Unlike the Chevy Volt, which has an internal combustion engine that can drive the front wheels directly in certain situations, the Nissan will have have a range extender engine that is used solely to generate electricity. It will not be able to power the front wheels at all. “Next year we announce what it’s called,” Shimoida said.
That’s similar to the system BMW uses for its i3 REx. Shimoida acknowledges the similarity to the BMW approach, but said his company refers to its system differently. “It’s something like that [range extender]. But we call it a series hybrid,” he says. He declined to give details about how far the new Nissan would be able to travel using a combination of battery and generator power. The BMW i3 can go about 150 miles before needing to refuel.
Could the new Nissan be based on the IDS Concept the company revealed at the Tokyo motor show last month? That car featured styling that was much more exciting than the LEAF. As good as that car is, its styling has never been its strong suit.
Why would Nissan, the world’s leading electric vehicle manufacturer, be introducing an EV with a range extender motor? People are noticing that there are a lot fewer EVs on the road then we thought there would be a few years ago. President Obama famously predicted there would be a million EVs on American roads by the end of 2015. In actuality, there are only one third that number.
People are still spooked by electric cars. They don’t understand quite how they work or how to recharge them. Dealers are doing a lousy job of selling them. Range anxiety is real for many mainstream drivers who fear being stranded miles from home. The recharging infrastructure- even considering the growing Tesla Supercharger network– to support more electric cars is still in its infancy.
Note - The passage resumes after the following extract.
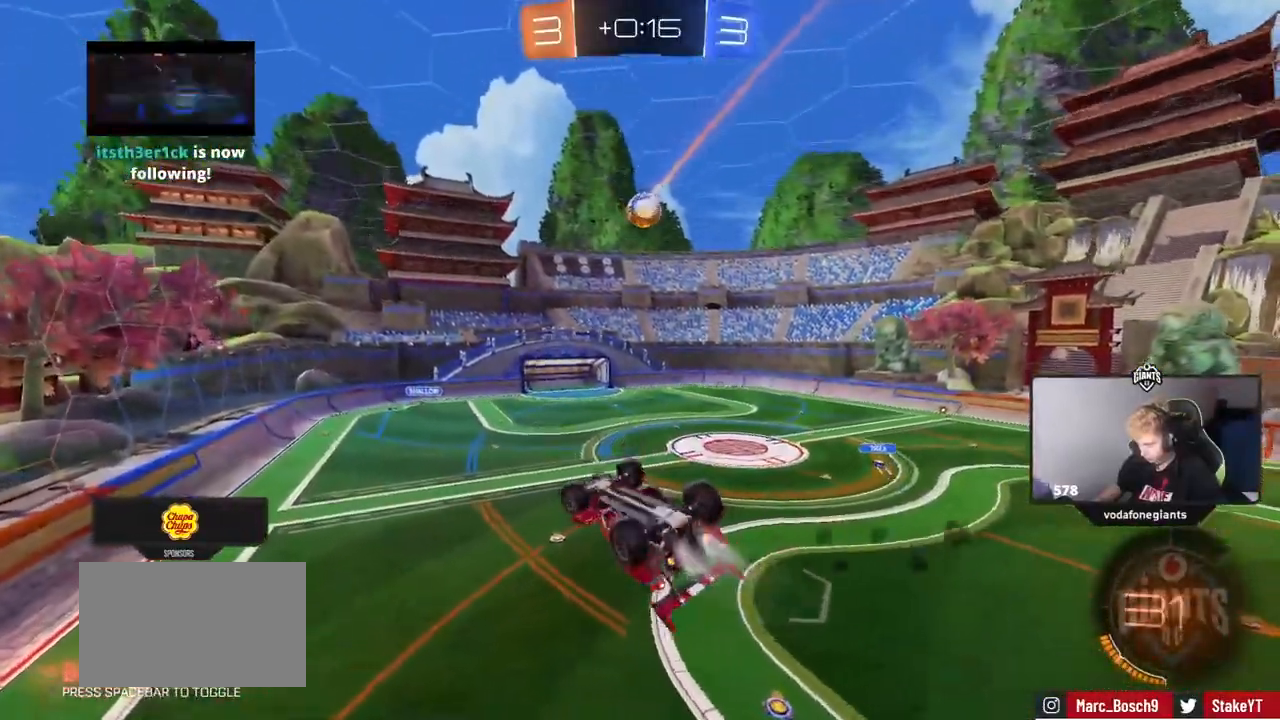
{"keys": [], "mouse": ["left"], "events": [[183, "s", "down"], [317, "s", "up"], [417, "d", "up"], [417, "shift", "up"]]}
EV purists often thumb their noses at ICE-equipped cars like the Chevy Volt and BMW i3 REx. My own son-in-law sniffs that he will never own a car with an internal combustion engine of any kind ever again and, perhaps, in 10 or 15 years, we will look back on these internal combustion machines as quaint anachronisms. We will shake our heads and ask, “What did people ever see in them?” But they may be the bridge the world needs between conventional cars and electric cars. Nissan’s new marketing strategy may prove to be quite brilliant.